> ENTRIES PROVIDED:
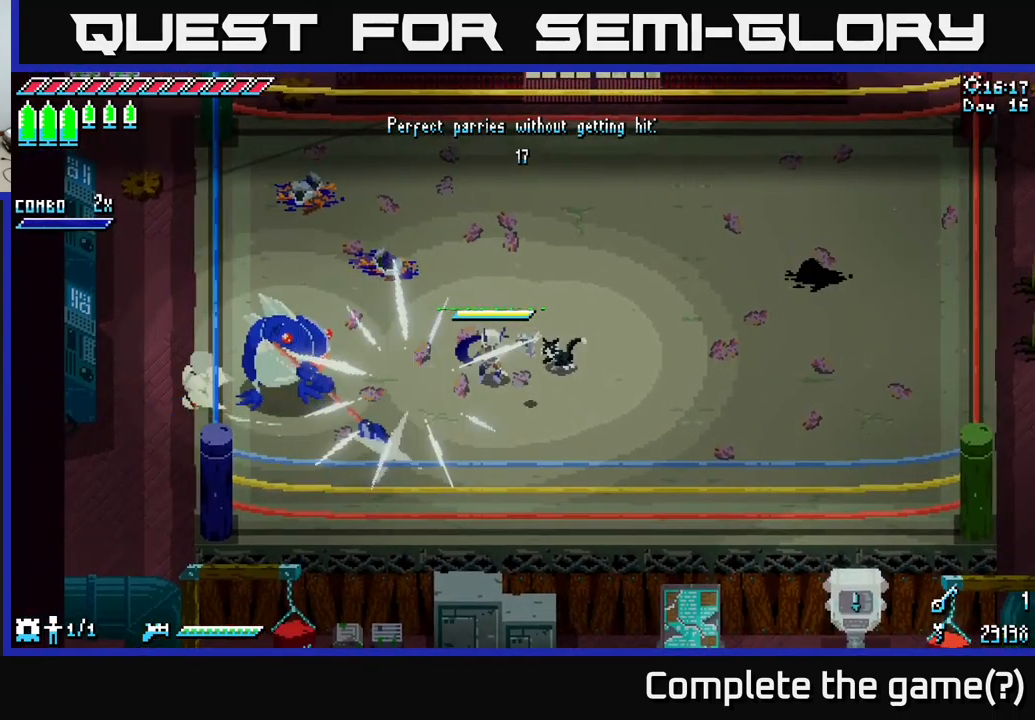
{"buttons": [], "left_stick": "center", "right_stick": "center", "events": []}
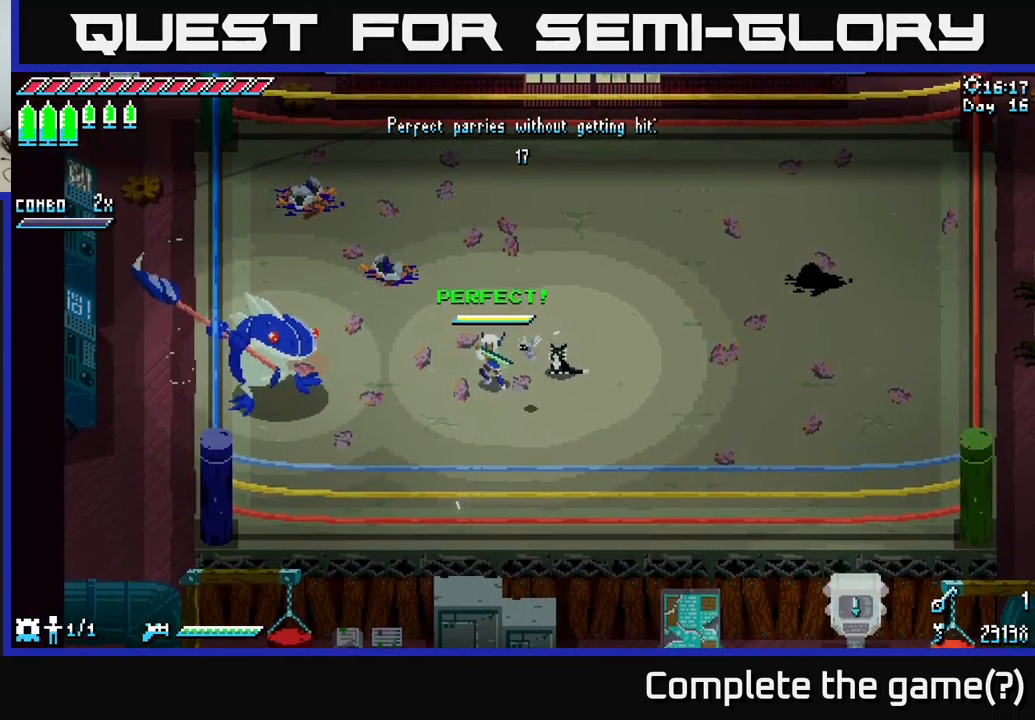
{"buttons": ["B"], "left_stick": "left", "right_stick": "center", "events": [[217, "left_stick", "right"], [400, "left_stick", "left"], [483, "B", "down"]]}
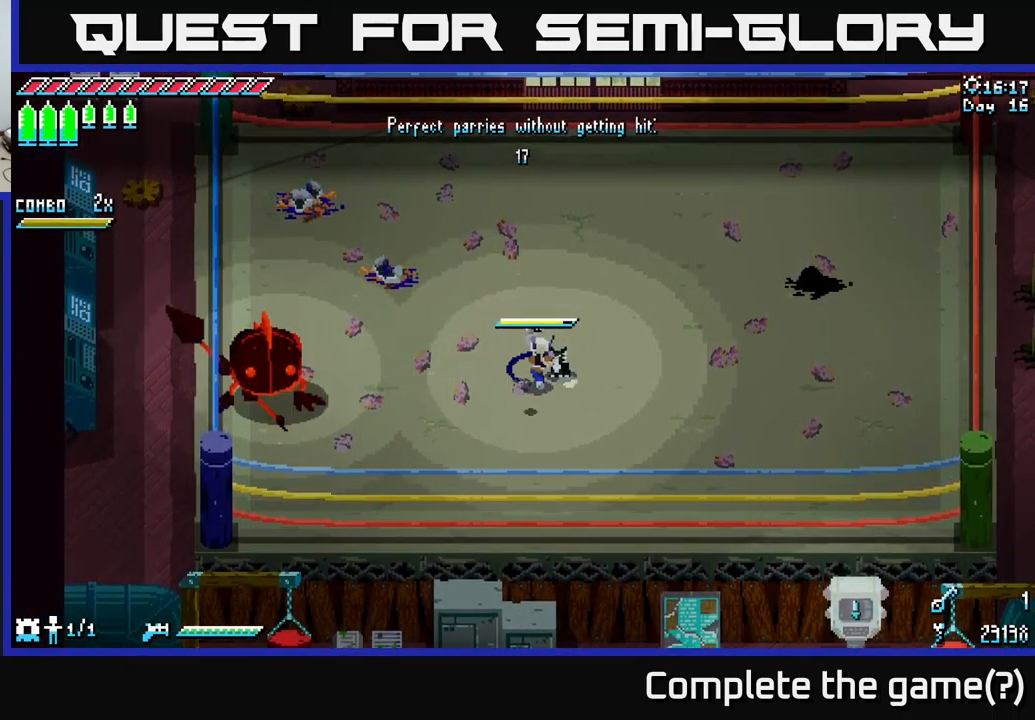
{"buttons": [], "left_stick": "left", "right_stick": "center", "events": [[83, "B", "up"], [83, "left_stick", "center"], [467, "left_stick", "left"]]}
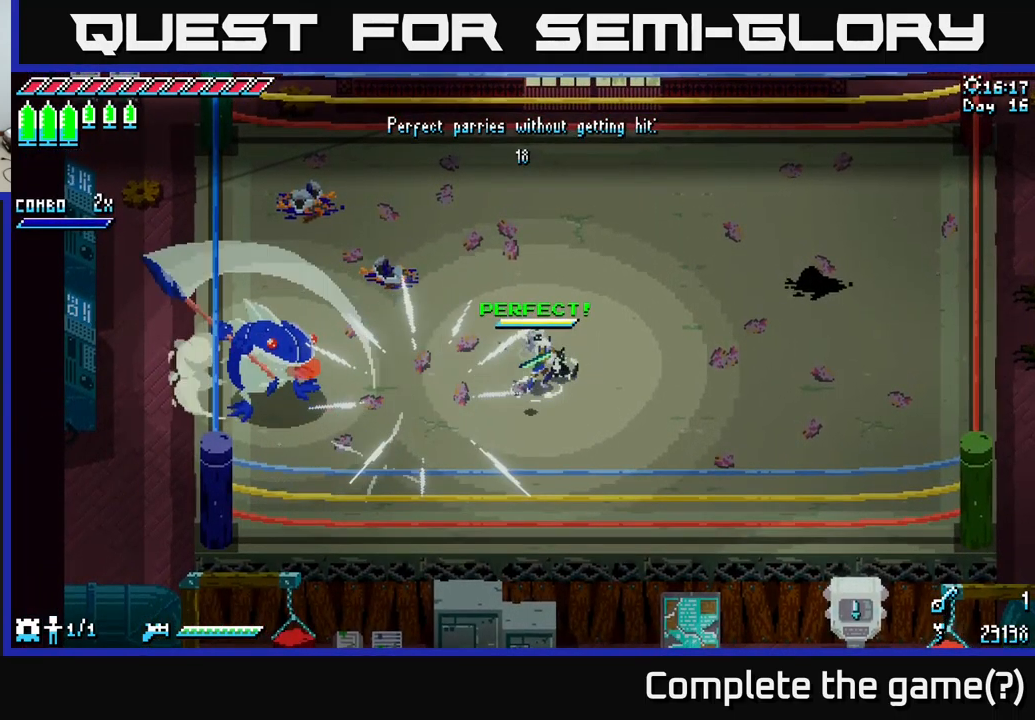
{"buttons": ["X", "R2"], "left_stick": "left", "right_stick": "center", "events": [[17, "X", "down"], [167, "A", "down"], [350, "A", "up"], [417, "R2", "down"]]}
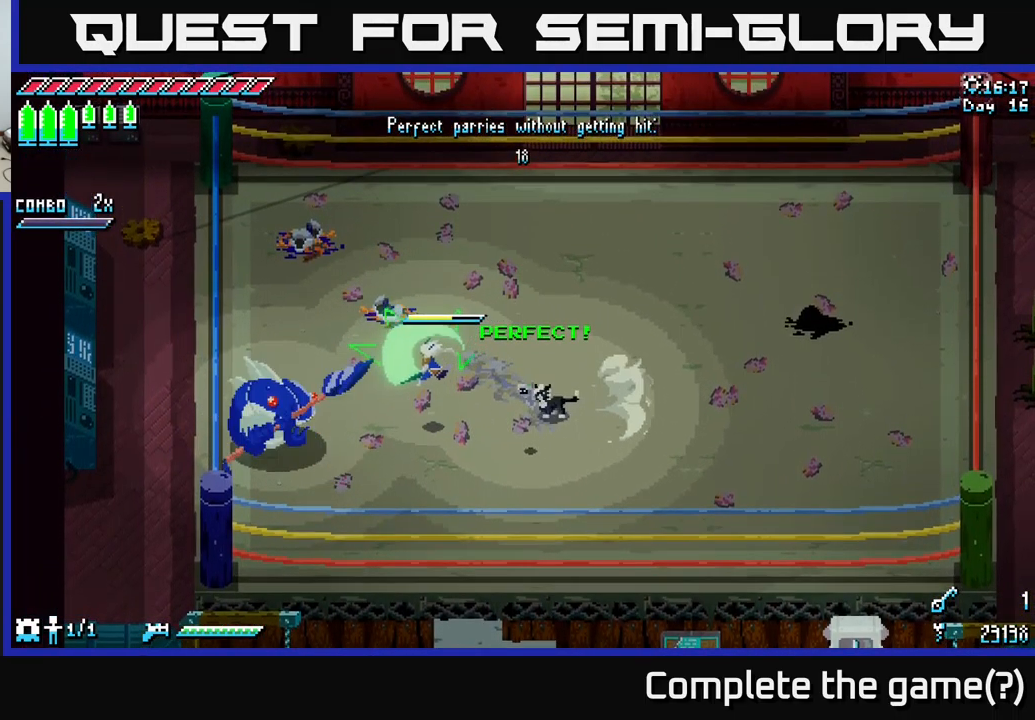
{"buttons": [], "left_stick": "right", "right_stick": "center", "events": [[33, "R2", "up"], [117, "X", "up"], [117, "left_stick", "down-left"], [267, "left_stick", "center"], [483, "left_stick", "right"]]}
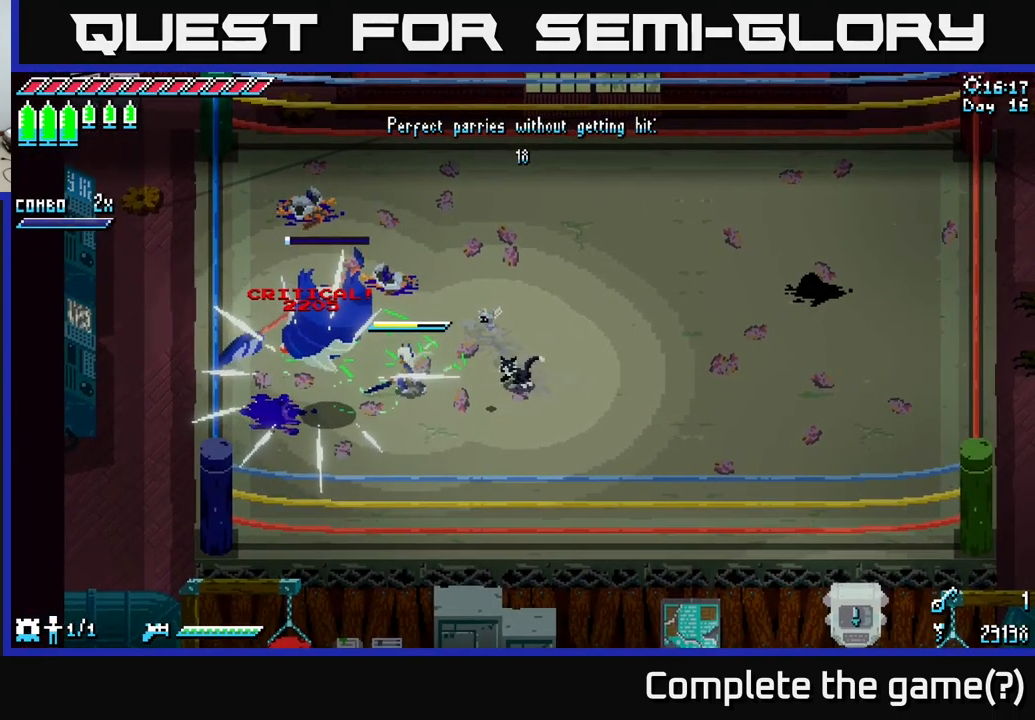
{"buttons": [], "left_stick": "right", "right_stick": "center", "events": [[133, "X", "down"], [417, "X", "up"]]}
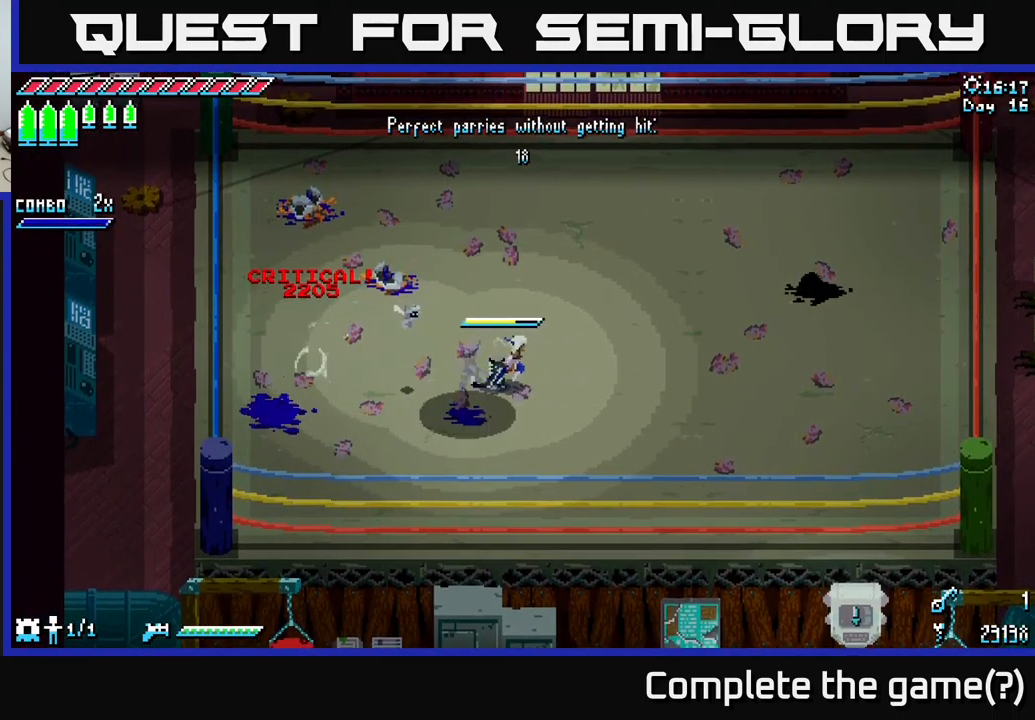
{"buttons": [], "left_stick": "center", "right_stick": "center", "events": [[233, "left_stick", "up-right"], [383, "left_stick", "center"]]}
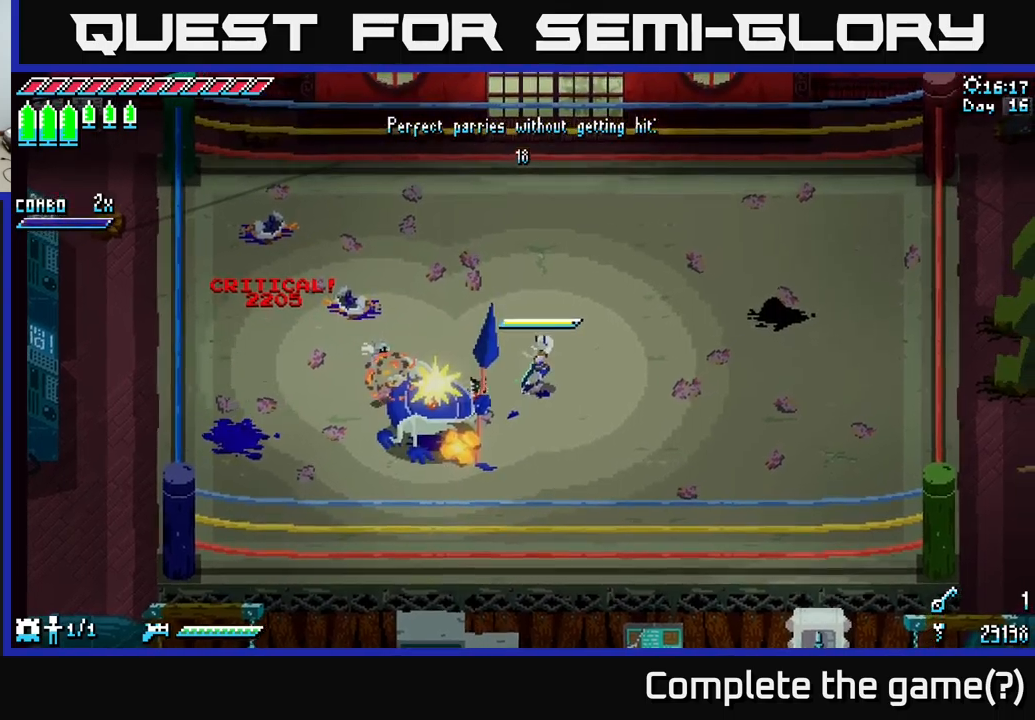
{"buttons": [], "left_stick": "center", "right_stick": "center", "events": []}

> YOUR OBJECTIVE: Would you give the data above again word for word, skipping any images?

> SOLVED EXERCISE:
{"buttons": [], "left_stick": "center", "right_stick": "center", "events": []}
{"buttons": ["B"], "left_stick": "left", "right_stick": "center", "events": [[217, "left_stick", "right"], [400, "left_stick", "left"], [483, "B", "down"]]}
{"buttons": [], "left_stick": "left", "right_stick": "center", "events": [[83, "B", "up"], [83, "left_stick", "center"], [467, "left_stick", "left"]]}
{"buttons": ["X", "R2"], "left_stick": "left", "right_stick": "center", "events": [[17, "X", "down"], [167, "A", "down"], [350, "A", "up"], [417, "R2", "down"]]}
{"buttons": [], "left_stick": "right", "right_stick": "center", "events": [[33, "R2", "up"], [117, "X", "up"], [117, "left_stick", "down-left"], [267, "left_stick", "center"], [483, "left_stick", "right"]]}
{"buttons": [], "left_stick": "right", "right_stick": "center", "events": [[133, "X", "down"], [417, "X", "up"]]}
{"buttons": [], "left_stick": "center", "right_stick": "center", "events": [[233, "left_stick", "up-right"], [383, "left_stick", "center"]]}
{"buttons": [], "left_stick": "center", "right_stick": "center", "events": []}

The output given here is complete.